After his early death at the age of 54, my grandmother took over both his work and the running of the Department of Botany of the University of Natal at Pietermaritzberg. I can still find the abstacts for her papers online if I search for her initials and they are still being quoted as references and co-authors in papers around the world.
My memories are of a jolly, yet intellectually active lady with a stout figure and a wild mane of iron grey "King Lear" hair. There was no activity which could not be turned into an opportunity to stimulate and expand young minds - one of my fondest memories is aged about 9, weeding the garden path, a boring chore which was turned into a voyage of discovery by my grandmother. "Do you know what this is?!" she would cry out excitedly, seizing on the hapless plant I'd plucked from the gravel. "It's a GYMNOSPERM!" With this, she would gently take the weed to pieces, showing me the differences in form and and behaviour between the varying plants of the lawn. A simple exercise in planting seeds for flowers could become an exploration in germination and genetics - she absolutely worshipped Watson and Crick and loved to tell me about DNA at every occasion.
I got to see her in her natural environment - the lab - on a few family visits to South Africa, though this was very difficult to manage during the political unrest of the 1980s. It was amazing and impressive to me, how my jolly granny turned into a formidable lady as she entered the world of her university department, put on her white coat, and all her students and lab technicians jumped at her every word.
The day of Princess Diana's wedding - being about 10, I still cared about this sort of thing - that morning, my grandmother packed my brother and I into her car and whizzed us down to her lab to use THE ELECTRON MICROSCOPE. This was one of the most advanced pieces of technology available in the world at that time, the idea of this being wheeled out as amusement for 10 year olds is astonishing, and yet she made this happen. The preparation of the slides - impossibly small specimens had to be coated in an infinitessimal coating of gold - the hum and whir of the machine, the grainy television screen displaying previously unknown worlds of tinyness. Trying to think of tiny, tiny things to look at on it, I suggested "a fly!" "Too big!" replied my grandmother. "The eye of a fly..." "Too big! How about we look at the eyes of the tiny parasites that inhabit the tiny eyes of tiny flies!" My mind boggled.

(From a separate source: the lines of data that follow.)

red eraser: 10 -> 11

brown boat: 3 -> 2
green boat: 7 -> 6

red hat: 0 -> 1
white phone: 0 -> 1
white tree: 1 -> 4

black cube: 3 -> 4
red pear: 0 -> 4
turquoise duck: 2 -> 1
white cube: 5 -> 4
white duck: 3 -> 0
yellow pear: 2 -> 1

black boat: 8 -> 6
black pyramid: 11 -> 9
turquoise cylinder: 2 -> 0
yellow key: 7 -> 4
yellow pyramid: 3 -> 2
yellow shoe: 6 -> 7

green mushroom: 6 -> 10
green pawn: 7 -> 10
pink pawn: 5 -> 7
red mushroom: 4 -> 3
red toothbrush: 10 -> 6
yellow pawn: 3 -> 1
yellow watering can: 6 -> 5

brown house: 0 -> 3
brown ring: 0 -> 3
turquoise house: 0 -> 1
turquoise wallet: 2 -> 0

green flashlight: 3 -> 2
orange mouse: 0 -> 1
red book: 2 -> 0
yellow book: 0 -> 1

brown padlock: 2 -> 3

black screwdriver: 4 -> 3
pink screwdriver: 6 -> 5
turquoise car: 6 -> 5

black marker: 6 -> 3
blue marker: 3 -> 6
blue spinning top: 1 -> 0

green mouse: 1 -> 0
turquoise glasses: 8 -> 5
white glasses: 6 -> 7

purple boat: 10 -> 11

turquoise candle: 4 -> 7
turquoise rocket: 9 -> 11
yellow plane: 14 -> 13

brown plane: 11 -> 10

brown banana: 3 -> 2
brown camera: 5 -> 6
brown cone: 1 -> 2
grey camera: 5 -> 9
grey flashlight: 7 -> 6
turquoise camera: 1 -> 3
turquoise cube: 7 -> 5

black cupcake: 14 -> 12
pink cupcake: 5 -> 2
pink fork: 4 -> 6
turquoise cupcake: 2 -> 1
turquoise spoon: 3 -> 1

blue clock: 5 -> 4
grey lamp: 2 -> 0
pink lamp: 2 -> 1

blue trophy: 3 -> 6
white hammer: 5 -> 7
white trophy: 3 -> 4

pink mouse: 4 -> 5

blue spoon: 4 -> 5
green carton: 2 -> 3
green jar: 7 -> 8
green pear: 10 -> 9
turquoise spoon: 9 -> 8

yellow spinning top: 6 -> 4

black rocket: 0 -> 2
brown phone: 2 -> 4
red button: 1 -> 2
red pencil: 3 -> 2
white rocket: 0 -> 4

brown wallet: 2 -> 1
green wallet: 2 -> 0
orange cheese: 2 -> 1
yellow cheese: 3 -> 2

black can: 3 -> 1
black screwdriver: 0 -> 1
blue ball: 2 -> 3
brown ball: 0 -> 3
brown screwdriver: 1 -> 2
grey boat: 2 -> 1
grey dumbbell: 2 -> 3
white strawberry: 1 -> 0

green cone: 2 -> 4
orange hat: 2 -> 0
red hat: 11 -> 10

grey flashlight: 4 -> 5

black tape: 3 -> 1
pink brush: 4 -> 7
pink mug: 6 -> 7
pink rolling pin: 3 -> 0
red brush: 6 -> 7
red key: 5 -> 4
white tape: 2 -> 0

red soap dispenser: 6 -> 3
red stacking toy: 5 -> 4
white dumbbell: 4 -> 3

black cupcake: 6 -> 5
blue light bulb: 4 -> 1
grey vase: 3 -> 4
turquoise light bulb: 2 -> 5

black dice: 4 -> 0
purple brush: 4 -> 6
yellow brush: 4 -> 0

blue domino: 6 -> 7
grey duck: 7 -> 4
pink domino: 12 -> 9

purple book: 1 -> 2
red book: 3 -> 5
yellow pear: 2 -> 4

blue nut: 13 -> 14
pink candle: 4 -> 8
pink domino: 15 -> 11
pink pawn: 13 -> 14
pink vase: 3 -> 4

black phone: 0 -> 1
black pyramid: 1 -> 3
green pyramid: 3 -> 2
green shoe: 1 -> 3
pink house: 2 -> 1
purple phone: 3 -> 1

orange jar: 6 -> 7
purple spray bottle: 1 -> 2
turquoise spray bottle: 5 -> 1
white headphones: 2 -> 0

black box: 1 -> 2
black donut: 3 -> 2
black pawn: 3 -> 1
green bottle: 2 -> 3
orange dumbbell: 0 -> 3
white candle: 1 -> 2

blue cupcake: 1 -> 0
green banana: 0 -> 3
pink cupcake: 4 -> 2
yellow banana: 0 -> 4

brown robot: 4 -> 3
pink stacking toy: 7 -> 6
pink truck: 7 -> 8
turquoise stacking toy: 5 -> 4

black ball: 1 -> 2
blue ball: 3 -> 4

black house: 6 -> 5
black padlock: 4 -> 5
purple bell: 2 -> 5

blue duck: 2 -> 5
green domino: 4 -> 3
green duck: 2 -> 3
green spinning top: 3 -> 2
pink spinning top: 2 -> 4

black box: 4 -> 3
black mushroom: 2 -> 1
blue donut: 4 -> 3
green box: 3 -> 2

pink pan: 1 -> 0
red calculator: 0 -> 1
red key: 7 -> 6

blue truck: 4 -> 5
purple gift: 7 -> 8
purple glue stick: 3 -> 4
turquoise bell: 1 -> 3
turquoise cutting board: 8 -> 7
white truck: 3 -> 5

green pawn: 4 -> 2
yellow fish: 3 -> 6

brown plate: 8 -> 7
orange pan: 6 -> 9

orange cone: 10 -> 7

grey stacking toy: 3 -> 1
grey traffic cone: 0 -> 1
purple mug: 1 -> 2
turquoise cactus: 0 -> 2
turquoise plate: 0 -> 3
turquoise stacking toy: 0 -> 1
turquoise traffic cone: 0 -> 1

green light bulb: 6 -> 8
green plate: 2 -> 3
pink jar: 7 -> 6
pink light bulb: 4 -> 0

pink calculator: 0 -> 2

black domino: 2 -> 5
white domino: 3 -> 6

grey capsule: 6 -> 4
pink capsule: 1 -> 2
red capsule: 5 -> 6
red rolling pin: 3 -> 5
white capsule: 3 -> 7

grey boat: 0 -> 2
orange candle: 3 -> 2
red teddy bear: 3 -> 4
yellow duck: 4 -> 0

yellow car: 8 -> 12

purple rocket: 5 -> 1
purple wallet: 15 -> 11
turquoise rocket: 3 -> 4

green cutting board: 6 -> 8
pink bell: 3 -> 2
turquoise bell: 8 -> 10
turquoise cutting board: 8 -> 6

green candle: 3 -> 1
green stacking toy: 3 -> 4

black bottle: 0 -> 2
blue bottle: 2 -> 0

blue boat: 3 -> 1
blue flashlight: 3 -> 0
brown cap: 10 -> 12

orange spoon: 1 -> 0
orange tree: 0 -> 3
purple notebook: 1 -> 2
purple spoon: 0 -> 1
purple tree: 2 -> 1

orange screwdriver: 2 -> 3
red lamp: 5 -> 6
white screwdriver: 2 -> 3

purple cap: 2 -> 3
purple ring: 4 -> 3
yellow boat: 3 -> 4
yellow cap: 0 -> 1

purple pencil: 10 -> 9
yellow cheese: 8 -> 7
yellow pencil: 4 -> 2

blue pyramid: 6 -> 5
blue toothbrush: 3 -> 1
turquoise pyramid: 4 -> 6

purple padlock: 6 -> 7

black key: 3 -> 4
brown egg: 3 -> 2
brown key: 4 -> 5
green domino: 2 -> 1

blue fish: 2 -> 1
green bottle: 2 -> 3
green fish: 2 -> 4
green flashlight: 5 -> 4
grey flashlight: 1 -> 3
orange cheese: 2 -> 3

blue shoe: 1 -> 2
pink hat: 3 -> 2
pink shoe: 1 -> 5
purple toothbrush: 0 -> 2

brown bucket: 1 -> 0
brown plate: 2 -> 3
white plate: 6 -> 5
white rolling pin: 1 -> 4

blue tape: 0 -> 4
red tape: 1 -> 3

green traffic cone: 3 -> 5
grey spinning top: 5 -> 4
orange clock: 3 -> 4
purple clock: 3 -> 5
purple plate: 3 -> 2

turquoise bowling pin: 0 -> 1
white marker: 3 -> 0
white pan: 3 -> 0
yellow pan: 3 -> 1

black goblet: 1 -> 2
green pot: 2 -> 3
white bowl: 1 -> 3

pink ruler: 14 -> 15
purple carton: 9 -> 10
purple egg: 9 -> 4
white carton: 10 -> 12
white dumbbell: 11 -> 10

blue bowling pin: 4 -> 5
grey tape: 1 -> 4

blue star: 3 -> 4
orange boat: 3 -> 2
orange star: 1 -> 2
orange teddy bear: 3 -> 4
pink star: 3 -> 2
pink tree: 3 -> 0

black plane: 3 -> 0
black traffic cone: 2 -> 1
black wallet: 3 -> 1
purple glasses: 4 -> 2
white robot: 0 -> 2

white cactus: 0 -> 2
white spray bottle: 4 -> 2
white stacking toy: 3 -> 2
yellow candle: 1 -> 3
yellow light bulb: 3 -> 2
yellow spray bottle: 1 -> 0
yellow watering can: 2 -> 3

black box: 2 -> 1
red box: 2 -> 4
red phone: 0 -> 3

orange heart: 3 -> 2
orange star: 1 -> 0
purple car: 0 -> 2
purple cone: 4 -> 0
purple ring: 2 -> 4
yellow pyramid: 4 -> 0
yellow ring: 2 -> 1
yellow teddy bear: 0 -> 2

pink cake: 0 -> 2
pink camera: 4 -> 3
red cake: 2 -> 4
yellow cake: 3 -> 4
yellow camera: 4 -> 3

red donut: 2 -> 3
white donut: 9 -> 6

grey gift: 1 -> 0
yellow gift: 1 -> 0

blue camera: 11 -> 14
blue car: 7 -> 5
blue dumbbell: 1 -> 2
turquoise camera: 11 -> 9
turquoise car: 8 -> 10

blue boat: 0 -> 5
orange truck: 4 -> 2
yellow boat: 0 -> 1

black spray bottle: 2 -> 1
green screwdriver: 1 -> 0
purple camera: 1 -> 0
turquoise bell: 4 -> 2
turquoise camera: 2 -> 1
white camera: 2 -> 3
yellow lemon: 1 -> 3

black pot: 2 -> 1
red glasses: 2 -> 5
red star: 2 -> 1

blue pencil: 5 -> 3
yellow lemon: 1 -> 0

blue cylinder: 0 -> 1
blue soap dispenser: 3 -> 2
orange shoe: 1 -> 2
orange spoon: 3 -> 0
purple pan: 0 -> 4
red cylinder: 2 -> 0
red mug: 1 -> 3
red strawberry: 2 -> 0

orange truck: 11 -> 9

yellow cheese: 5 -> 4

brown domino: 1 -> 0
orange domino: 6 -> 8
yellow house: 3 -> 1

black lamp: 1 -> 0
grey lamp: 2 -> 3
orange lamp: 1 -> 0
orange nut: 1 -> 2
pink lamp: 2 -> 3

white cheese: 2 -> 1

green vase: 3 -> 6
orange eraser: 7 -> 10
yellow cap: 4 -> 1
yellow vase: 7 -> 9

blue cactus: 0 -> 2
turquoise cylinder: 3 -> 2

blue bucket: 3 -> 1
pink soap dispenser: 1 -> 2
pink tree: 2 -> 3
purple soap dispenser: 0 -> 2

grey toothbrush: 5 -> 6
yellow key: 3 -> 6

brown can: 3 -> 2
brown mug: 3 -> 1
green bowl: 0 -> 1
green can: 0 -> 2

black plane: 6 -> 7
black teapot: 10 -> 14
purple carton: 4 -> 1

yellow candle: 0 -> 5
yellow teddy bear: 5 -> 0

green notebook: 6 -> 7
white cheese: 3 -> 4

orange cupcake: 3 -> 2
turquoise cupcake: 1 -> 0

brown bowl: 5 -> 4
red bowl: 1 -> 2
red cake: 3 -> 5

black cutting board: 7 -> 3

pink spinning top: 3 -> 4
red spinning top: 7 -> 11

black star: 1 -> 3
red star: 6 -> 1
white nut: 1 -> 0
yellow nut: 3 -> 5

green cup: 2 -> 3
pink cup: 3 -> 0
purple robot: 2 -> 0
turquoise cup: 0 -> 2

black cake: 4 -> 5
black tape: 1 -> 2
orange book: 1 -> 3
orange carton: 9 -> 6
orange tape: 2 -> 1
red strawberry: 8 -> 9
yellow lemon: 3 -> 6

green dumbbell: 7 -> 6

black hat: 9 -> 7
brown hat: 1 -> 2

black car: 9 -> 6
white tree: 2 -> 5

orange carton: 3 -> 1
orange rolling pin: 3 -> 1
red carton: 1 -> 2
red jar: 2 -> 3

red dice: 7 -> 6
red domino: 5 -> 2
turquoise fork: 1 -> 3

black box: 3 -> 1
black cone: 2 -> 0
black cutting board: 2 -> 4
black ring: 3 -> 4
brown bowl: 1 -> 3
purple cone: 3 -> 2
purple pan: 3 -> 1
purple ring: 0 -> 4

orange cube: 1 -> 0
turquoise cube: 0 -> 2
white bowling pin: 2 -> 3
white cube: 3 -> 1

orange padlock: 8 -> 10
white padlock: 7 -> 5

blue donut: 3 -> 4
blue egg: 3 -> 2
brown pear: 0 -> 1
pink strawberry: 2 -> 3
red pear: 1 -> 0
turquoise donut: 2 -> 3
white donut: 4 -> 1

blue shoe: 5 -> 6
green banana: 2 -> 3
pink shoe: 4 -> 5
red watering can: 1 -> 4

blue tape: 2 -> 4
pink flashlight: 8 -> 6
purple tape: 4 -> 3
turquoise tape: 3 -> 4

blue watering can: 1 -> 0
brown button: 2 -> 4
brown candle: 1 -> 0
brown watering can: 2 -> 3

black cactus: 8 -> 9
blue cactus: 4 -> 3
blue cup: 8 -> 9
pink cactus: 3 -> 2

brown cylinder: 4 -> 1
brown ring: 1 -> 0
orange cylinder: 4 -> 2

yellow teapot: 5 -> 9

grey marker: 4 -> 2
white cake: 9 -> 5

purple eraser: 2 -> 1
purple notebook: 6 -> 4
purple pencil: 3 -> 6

But I remember the Electron Microscope, the lab, the bottles and jars of specimens pickled in formaldehyde far more vividly than I remember the wedding we watched that afternoon, over tea, thanks to the time difference between Natal and the UK. I became obsessed with microscopes, I saved my pocket money for months to afford a cheap 50x magnification school model found at a garage sale.
The single most important thing she ever taught me, I can still remember, in her booming Scots-African accent: "CORRELATION AND CAUSATION, MY DEAR!!!"
To this day, I hear her voice in my head, every time I read an article about science in the paper, every time I run mine own mathematical analysis for my job, every time I observe the world and think and speculate about the causes of the things I see around me. It is the single most important lesson that any scientist can ever learn - that correlation does not imply causation. Just because one observes A and B occuring together, that does not necessarily mean that A caused B. B may have caused A. A and B may be totally unrelated, except by coincidence. It is the job of the scientist, of the rationalist, of the Thinking Person to use the Scientific Method to tease out correlation from causationm and move from magic into knowledge.
She remained a scientist until the very end. Even in her 80s, when her university suggested that it really was time to retire and let someone else have a go, she could not stay away, and returned to school as a mature student, to get yet another degree. To this day, she remains the oldest student ever to acquire a PhD in all of Africa. Towards the end of her life, after a stroke meant that she had to move into a nursing home, my mother recalls fielding a phone call which declared "The Minister of Agriculture for Dr. Gilliland." "Yes, and I'm the queen of England," my mother replied, putting the phone down. It was only when the same minister rang back a few minutes later, that my mother remembered - her dear old ma was still one of the world's foremost experts in bamboos, grasses and grains.
The fact that I am interested in science and maths, that I work in technology, is down to many factors and influences. But the single greatest inspiration was the living examples of the women of science within mine own family.